第3話
「ふむ、マスターは現在ギルドを立ち上げ、ルーキータイム特権でガチャを一回引いたんだね...」
アイシャの唐突な発言に、俺は驚きを隠せなかった。
「ちょっと待て、どうして何も話していないのにわかるんだ?」
「えっと...」
アイシャは少し考えるような仕草をする。
「マスターの行動ログのアクセス権を得たから、解析したんだよ!」
「なるほど…そういうこともできるのか...」
俺は感心しつつも少し不安になる。
「いや、待てよ。それは困るな。制御できないのか?」
アイシャは、明るく笑いながら答えた。
「大丈夫だよ!メニュー画面を開いて、ログのカテゴリの中にアクセス権を制御する項目があるから!」
「...そういや、メニュー画面はどうやって開けばいいんだ?」
「メニュー画面と念じるか、メニュー画面のGUIをイメージすれば出てくるよ。こんな感じ!」
アイシャがメニュー画面を出して、それをはたくようにするとクルクルと回転して、こちら側に向いてぴたりと止まった。回転中に青白い粒子のようなものが舞い、その光景に思わず見とれてしまう。
「…よし、やってみるか」
言われたとおりにメニュー画面と念じると、同じような画面が表示された。
メニュー画面には様々なアイコンが並んでいる。コミュニケーション、インベントリ、マップ、システム設定など、まるでゲームのUIのようだ。しかし、それらを操作するのは念じるだけという不思議な感覚に、まだ慣れない。
しかし、すぐに新たな疑問が浮かぶ。
「…どうやって閉じるんだ、これ」
アイシャは親切に説明してくれた。
「一番下までスクロールすると閉じる項目があるよ。そこを見ながら決定と念じれば閉じるよ!」
指示通りにやってみると、無事に閉じることができた。
もう一度開いてスクロールすると、ログという項目を見つけた。アクセス権制御のタブを選ぶと大量の設定項目が表示される。
「ふぅ、結構複雑だな。」
俺は少し疲れを感じながら、で気になる項目を見つけた。
「倫理コードってなんだ?」
すると、アイシャが突然、おどけたような仕草で答え始めた。
「それはですね…」
アイシャは突然、声のトーンを変え、上目遣いで俺を見上げた。両手を胸の前で軽く組み、少し肩を縮めるようにして、首を傾げる。
「うふん」
右手を口元に持っていき、人差し指を唇に軽く当てる仕草をしながら、左目をゆっくりとウインクした。
「あはん」
今度は両手を頬に当て、顔を左右に小刻みに振りながら、わざとらしく顔を赤らめる。その動きに合わせて、ピンク色の髪が揺れる。
「なことを規制する部分ですね!」
最後に、両手を広げて肩をすくめ、にっこりと笑顔を見せた。全体的な動きは大げさで、まるで昔の少女漫画のヒロインを真似ているかのようだ。
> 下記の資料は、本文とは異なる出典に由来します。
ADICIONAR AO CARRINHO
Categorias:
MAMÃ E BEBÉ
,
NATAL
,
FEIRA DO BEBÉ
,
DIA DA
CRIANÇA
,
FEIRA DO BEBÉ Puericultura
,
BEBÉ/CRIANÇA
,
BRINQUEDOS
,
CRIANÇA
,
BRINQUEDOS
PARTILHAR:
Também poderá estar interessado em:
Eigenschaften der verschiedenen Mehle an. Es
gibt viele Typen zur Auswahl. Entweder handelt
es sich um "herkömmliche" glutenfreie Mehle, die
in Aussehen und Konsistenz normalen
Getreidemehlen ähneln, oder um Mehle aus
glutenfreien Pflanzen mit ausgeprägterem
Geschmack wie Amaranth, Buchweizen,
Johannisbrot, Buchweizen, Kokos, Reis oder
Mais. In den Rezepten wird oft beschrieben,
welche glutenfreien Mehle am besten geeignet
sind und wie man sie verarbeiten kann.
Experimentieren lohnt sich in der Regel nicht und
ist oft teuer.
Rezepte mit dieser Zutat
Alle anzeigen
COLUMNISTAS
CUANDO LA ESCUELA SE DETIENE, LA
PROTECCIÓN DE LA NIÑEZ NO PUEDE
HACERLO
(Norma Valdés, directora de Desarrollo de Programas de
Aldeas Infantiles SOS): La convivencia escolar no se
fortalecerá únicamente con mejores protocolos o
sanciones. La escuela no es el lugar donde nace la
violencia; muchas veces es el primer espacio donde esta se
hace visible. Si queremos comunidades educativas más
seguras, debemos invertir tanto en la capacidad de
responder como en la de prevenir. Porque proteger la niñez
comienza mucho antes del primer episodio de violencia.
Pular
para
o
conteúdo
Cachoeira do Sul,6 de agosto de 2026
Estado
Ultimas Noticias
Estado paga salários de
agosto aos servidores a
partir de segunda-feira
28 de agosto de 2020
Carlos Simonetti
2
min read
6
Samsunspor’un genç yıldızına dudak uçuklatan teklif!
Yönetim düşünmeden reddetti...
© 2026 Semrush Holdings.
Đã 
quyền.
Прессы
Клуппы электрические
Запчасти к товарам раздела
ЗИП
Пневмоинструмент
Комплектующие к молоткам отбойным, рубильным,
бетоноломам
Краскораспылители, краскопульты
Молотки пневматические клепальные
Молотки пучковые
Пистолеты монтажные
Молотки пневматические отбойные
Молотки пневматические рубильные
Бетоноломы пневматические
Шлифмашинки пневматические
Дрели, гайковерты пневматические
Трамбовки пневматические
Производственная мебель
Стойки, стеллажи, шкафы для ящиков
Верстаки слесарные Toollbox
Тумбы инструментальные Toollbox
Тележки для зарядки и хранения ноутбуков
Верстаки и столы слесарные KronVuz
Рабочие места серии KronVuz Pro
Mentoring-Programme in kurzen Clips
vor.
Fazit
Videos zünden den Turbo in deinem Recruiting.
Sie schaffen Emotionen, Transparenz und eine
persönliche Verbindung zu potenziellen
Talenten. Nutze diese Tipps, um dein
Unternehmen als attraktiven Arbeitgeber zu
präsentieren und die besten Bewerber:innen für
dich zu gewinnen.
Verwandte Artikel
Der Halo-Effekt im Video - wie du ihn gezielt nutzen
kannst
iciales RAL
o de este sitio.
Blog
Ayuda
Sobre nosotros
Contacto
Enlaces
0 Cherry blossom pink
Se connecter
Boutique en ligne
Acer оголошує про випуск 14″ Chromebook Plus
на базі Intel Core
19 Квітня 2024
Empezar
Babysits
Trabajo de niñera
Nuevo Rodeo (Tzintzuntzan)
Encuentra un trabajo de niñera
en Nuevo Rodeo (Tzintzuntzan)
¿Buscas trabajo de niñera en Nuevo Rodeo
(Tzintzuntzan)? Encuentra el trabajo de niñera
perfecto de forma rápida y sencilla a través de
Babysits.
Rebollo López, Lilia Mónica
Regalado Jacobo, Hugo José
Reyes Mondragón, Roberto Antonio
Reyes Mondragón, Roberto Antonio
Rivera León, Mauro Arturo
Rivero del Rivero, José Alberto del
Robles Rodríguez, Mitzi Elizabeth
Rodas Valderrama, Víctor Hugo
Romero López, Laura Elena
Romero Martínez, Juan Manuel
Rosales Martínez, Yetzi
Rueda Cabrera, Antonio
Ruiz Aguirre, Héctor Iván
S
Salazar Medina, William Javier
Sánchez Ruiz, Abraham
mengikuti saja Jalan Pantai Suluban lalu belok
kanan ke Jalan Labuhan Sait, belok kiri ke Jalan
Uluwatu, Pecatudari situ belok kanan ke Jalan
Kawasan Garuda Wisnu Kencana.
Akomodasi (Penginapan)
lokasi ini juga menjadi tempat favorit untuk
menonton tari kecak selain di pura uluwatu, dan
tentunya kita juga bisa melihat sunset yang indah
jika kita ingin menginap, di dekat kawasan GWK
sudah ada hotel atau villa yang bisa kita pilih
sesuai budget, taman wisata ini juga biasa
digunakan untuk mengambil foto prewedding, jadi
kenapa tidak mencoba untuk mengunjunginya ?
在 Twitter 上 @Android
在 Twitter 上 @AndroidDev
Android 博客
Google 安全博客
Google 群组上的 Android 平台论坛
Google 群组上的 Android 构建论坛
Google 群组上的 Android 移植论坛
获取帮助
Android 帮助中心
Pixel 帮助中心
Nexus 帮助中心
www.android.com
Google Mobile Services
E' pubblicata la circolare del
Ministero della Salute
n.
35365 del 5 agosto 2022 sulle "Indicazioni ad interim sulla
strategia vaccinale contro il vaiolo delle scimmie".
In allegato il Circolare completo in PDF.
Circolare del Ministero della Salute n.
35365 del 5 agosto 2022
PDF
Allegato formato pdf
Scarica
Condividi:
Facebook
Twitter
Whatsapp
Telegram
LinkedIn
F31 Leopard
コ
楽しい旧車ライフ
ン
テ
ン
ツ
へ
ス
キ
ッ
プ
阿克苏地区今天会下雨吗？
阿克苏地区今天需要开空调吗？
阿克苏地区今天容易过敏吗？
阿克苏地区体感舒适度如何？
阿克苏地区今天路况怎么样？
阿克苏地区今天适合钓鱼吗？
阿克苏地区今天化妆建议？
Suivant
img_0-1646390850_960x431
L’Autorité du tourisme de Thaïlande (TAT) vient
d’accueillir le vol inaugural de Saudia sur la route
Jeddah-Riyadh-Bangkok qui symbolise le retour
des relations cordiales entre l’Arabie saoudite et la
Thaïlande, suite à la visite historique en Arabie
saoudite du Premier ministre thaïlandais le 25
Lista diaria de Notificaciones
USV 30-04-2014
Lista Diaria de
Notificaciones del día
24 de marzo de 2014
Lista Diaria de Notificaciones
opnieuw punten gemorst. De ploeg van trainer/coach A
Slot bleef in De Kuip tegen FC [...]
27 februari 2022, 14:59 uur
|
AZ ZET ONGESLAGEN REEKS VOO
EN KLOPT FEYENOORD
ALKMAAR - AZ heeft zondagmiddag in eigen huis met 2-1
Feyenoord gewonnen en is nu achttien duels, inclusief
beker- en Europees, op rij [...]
この一連の仕草は、明らかに演技じみていて、色っぽさを出そうとしているのが伝わってくる。しかし、その過剰な演技と、アイシャの幼い雰囲気のギャップが、どこか滑稽で愛らしい印象を与えていた。
「うふんあはんってなんだよ」
「そういうことなんです!」
アイシャは再び普段の明るい表情に戻り、両手を後ろで組んで、つま先立ちになって軽くぴょんぴょんと跳ねた。その仕草は、まるで「わかってくれた?」と言わんばかりの、屈託のない笑顔と共に、彼女の無邪気さを際立たせていた。
(だめだこいつ。ポンコツなのか、わざとやっているのか、はたまた天然なのか…)
なんとなく察しはついたが、確認のために聞いてみる。
「R-15とかR-18的な表現の規制コードみたいなものか?」
アイシャはにっこりと笑って頷いた。
「まあいいや。とりあえず、俺の行動ログは非公開にしておこう。」
慎重を期して、自分の行動ログのアクセス権を管理者権限と自分だけに制限した。
システムの安全機能で自分の閲覧権限まで外すことはできないようだ。
「はい、わかりましたマスター!」
アイシャは元気よく返事をした。
アイシャの反応を見ていると、AIとはいえ、彼女にも個性や感情があるのではないかと思えてくる。この世界では、人間とAIの境界線がどこまで曖昧になっているのだろうか。
とりあえず、基本的な操作は把握できた気がする。次は、このギルドをどう成長させていくか考えないとな。アイシャの力も借りながら、少しずつ前に進んでいこう。